16.- Vêtu de quelques hardes, lui autrefois couvert d’écarlate, François s’engagea dans la forêt, chantant en français les louanges de Dieu . Tout à coup, des brigands fondirent sur lui et, d’un air menaçant, lui demandèrent qui il était. – « Le héraut du Grand Roi ; cela vous gêne ? » répondit l’homme de Dieu à pleine voix et avec assurance. Mais eux le rudoyèrent et le culbutèrent dans un fossé profond rempli de neige, en disant « Reste donc là-dedans, espèce de croquant qui fais le héraut de Dieu ! » Quand ils se furent éloignés, François fit des pieds et des mains pour se dégager de la neige, sortit du fossé, se mit à rire de tout son cœur et, de plus belle, fit retentir les bois de louanges au Créateur de toutes choses.

Il aboutit enfin à un monastère et, pendant plusieurs jours, couvert seulement d’une souquenille grossière, il s’employa comme valet de cuisine , mais il n’avait même pas droit au brouet. N’y recevant donc aucune marque de pitié et n’obtenant même aucun vêtement, si vieux fût-il, il s’en alla, non par ressentiment mais par nécessité ; il s’en vint à Gubbio, où l’un de ses amis d’autrefois lui donna une tunique. Peu de temps après, quand la renommée de l’homme de Dieu se fut partout répandue, le Prieur du monastère se souvint de ce qui s’était passé, se repentit et vint implorer du saint le pardon, au nom du Sauveur, pour lui-même et pour ses moines.

17.- Par désir de totale humilité, notre saint se rendit ensuite chez les lépreux . Il vivait au milieu d’eux, leur prodiguait ses soins pour l’amour de Dieu, lavait leurs corps en décomposition, étanchait le pus de leurs ulcères, ainsi qu’il le dit lui-même dans son Testament  : « Quand j’étais encore dans les péchés, il me semblait fort amer de voir les lépreux ; mais le Seigneur me conduisit parmi eux et je leur fis miséricorde. » Cette vue lui était même tellement insupportable que, selon ses propres dires, au temps de sa vie mondaine il se bouchait le nez lorsqu’il apercevait leur maladrerie à deux milles de distance.

Un jour pourtant, voici ce qui advint : il vivait encore dans le monde mais sous l’emprise de la grâce et de la vertu du Très-Haut il commençait à rêver d’une vie sainte et profitable à tous ; il rencontra un lépreux sur son chemin ; il triompha de lui-même, s’approcha du lépreux et le baisa.
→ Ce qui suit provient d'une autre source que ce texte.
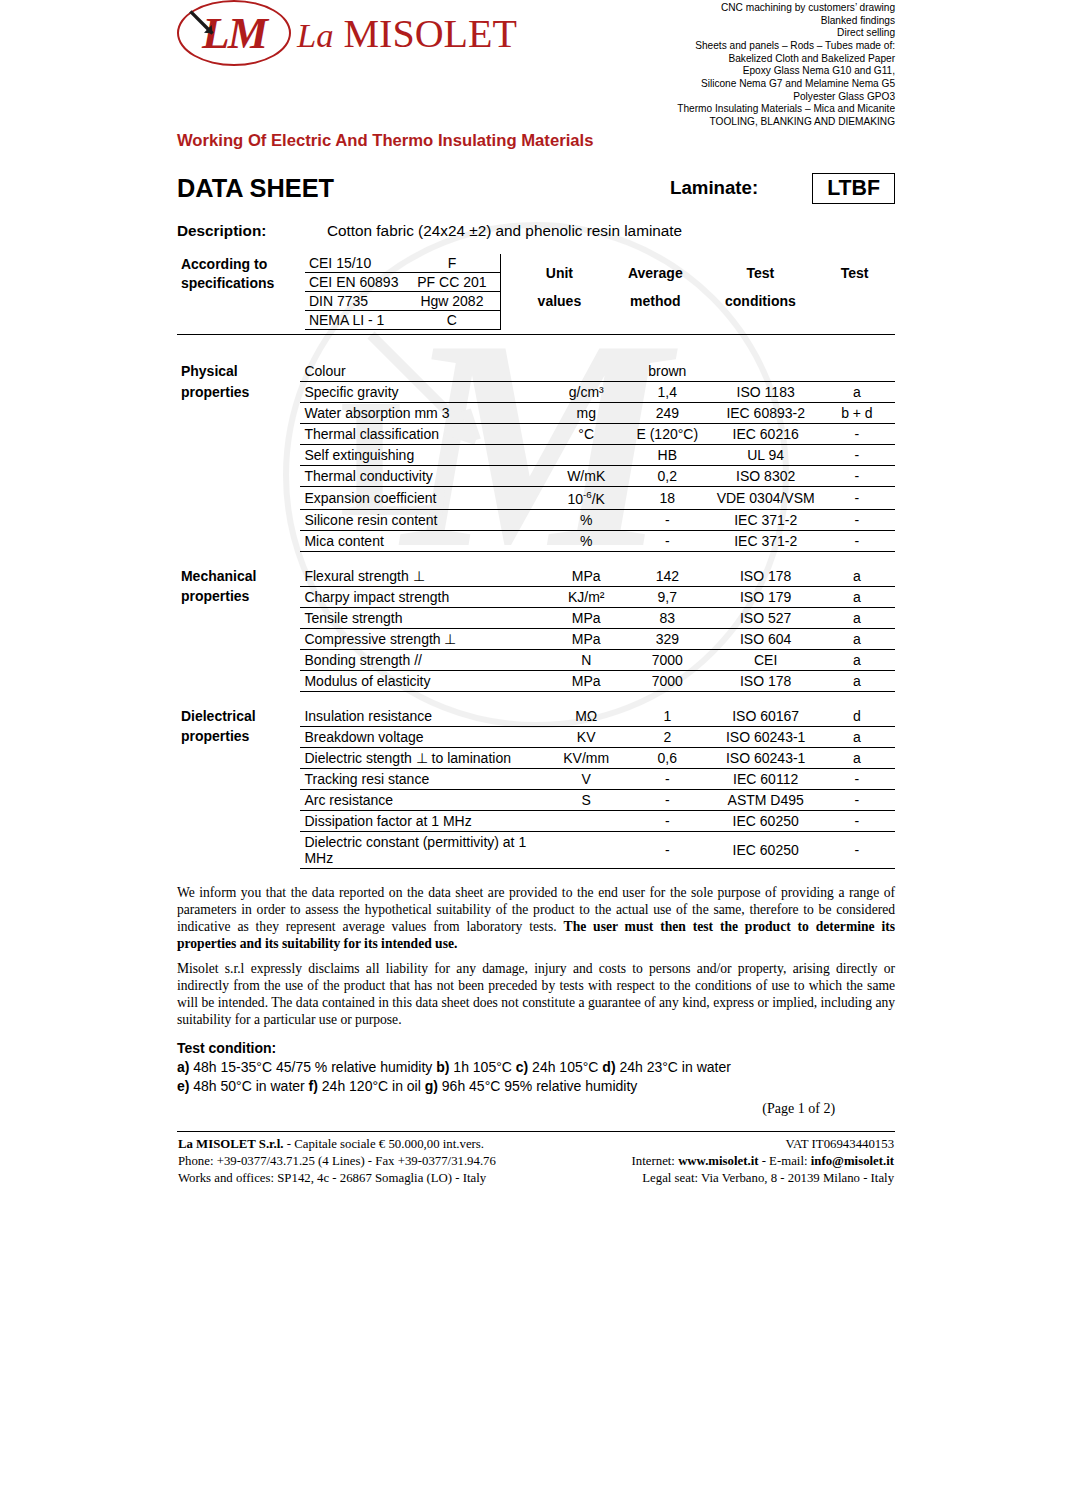M L
LM
La MISOLET
CNC machining by customers’ drawing
Blanked findings
Direct selling
Sheets and panels – Rods – Tubes made of:
Bakelized Cloth and Bakelized Paper
Epoxy Glass Nema G10 and G11,
Silicone Nema G7 and Melamine Nema G5
Polyester Glass GPO3
Thermo Insulating Materials – Mica and Micanite
TOOLING, BLANKING AND DIEMAKING
Working Of Electric And Thermo Insulating Materials
DATA SHEET
Laminate:
LTBF
Description:
Cotton fabric (24x24 ±2) and phenolic resin laminate
| According to | CEI 15/10 | F | | Unit | Average | Test | Test |
| specifications | CEI EN 60893 | PF CC 201 |
| | DIN 7735 | Hgw 2082 | values | method | conditions | |
| | NEMA LI - 1 | C | |
| Physical | Colour | | brown | | |
| properties | Specific gravity | g/cm³ | 1,4 | ISO 1183 | a |
| | Water absorption mm 3 | mg | 249 | IEC 60893-2 | b + d |
| | Thermal classification | °C | E (120°C) | IEC 60216 | - |
| | Self extinguishing | | HB | UL 94 | - |
| | Thermal conductivity | W/mK | 0,2 | ISO 8302 | - |
| | Expansion coefficient | 10 -6 /K | 18 | VDE 0304/VSM | - |
| | Silicone resin content | % | - | IEC 371-2 | - |
| | Mica content | % | - | IEC 371-2 | - |
| Mechanical | Flexural strength ⊥ | MPa | 142 | ISO 178 | a |
| properties | Charpy impact strength | KJ/m² | 9,7 | ISO 179 | a |
| | Tensile strength | MPa | 83 | ISO 527 | a |
| | Compressive strength ⊥ | MPa | 329 | ISO 604 | a |
| | Bonding strength // | N | 7000 | CEI | a |
| | Modulus of elasticity | MPa | 7000 | ISO 178 | a |
| Dielectrical | Insulation resistance | MΩ | 1 | ISO 60167 | d |
| properties | Breakdown voltage | KV | 2 | ISO 60243-1 | a |
| | Dielectric stength ⊥ to lamination | KV/mm | 0,6 | ISO 60243-1 | a |
| | Tracking resi stance | V | - | IEC 60112 | - |
| | Arc resistance | S | - | ASTM D495 | - |
| | Dissipation factor at 1 MHz | | - | IEC 60250 | - |
| | Dielectric constant (permittivity) at 1 MHz | | - | IEC 60250 | - |
We inform you that the data reported on the data sheet are provided to the end user for the sole purpose of providing a range of parameters in order to assess the hypothetical suitability of the product to the actual use of the same, therefore to be considered indicative as they represent average values from laboratory tests. The user must then test the product to determine its properties and its suitability for its intended use.
Misolet s.r.l expressly disclaims all liability for any damage, injury and costs to persons and/or property, arising directly or indirectly from the use of the product that has not been preceded by tests with respect to the conditions of use to which the same will be intended. The data contained in this data sheet does not constitute a guarantee of any kind, express or implied, including any suitability for a particular use or purpose.
Test condition:
a) 48h 15-35°C 45/75 % relative humidity b) 1h 105°C c) 24h 105°C d) 24h 23°C in water
e) 48h 50°C in water f) 24h 120°C in oil g) 96h 45°C 95% relative humidity
(Page 1 of 2)
| La MISOLET S.r.l. - Capitale sociale € 50.000,00 int.vers. | VAT IT06943440153 |
| Phone: +39-0377/43.71.25 (4 Lines) - Fax +39-0377/31.94.76 | Internet: www.misolet.it - E-mail: info@misolet.it |
| Works and offices: SP142, 4c - 26867 Somaglia (LO) - Italy | Legal seat: Via Verbano, 8 - 20139 Milano - Italy |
Dès lors, il se domina lui-même de plus en plus jusqu’à obtenir, par la miséricorde du Rédempteur, la victoire complète.

Encore au temps de sa vie dans le monde et selon le monde, il s’occupait des pauvres, avait la main généreuse pour ceux qu’il voyait dans la misère, et se montrait compatissant à l’égard des affligés. Contrairement à son habitude, – car il était d’une courtoisie extraordinaire, – il renvoya un jour vertement un pauvre qui lui demandait l’aumône. Pris de remords aussitôt, il réfléchit à toute la honte et vilenie d’un tel refus quand on est sollicité au nom d’un si grand Roi. Il résolut alors de ne jamais plus refuser ce qu’il serait en mesure d’accorder à qui viendrait le solliciter pour l’amour de Dieu. Il fut toujours fidèle à cette résolution, jusqu’à se donner lui-même tout entier et de toutes manières, pratiquant ainsi avant de le prêcher le conseil de l’Evangile : Donne à qui te demande, et ne te détourne pas de qui veut t’emprunter .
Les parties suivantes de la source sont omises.